Crypto Hack Losses Surge to Record $2.47B in First Half of 2025
Blockchain security firm CertiK reported a record spike in losses to cryptocurrency hacks, exploits and scams totaling $2.47 billion during the first six months of 2025.
Despite this significant increase, CertiK noted a correction in the second quarter (Q2) with $800 million lost across 144 incidents—a 52% decline compared to Q1 in both value and frequency (59 fewer hacking incidents).
“Without those events, total losses in 2025 would stand at $690 million,” said CertiK.
Bulk of H1 Losses Attributed to Two Major Incidents
CertiK attributed the overall spike primarily to two massive exchange thefts:
- Bybit: An $1.5 billion Ether theft via a cold wallet vulnerability on February 21.
- Cetus Protocol: A $225 million exploit targeting the Sui blockchain’s primary decentralized exchange on May 22.
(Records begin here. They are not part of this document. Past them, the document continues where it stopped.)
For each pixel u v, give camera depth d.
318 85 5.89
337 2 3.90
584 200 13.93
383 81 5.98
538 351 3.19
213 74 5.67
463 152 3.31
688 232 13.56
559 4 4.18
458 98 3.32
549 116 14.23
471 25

The two incidents together accounted for $1.78 billion of the total H1 losses. CertiK stressed that the severity level may not have universally deteriorated as the total annual figure masks significant fluctuations.
Shift in Attack Vectors
Data from CertiK’s report highlights a shift in attack patterns:
- **Phishing attacks** were most frequent: 132 incidents yielded $410 million.
- **Wallet compromises** proved costliest overall: exceeding $1.7 billion stolen in 34 incidents.
- Ethereum’s vulnerability decreased slightly, from 98 incidents in Q1 to 70.
Industry Adjustments and Regulatory Developments
CertiK noted an $187 million recovery brought the adjusted H1 loss figure closer to $2.2 billion. Looking beyond security, the firm highlighted significant regulatory movements:
- US SEC under Trump administration’s reforms may drop enforcement actions against crypto firms.
- Hong Kong passes Stablecoin Bill.
- EU’s MiCA framework enters force.
“Together, these developments signal both growing institutional interest and a maturing regulatory environment,” CertiK stated.
Toward a Secure Future
CertiK emphasized the importance of security practices amidst growing market interest:
“As new capital flows into the space, maintaining rigorous security standards will be more important than ever.”
CertiK recommends: avoiding unknown links, checking domain authenticity, enabling MFA, and using hardware wallets.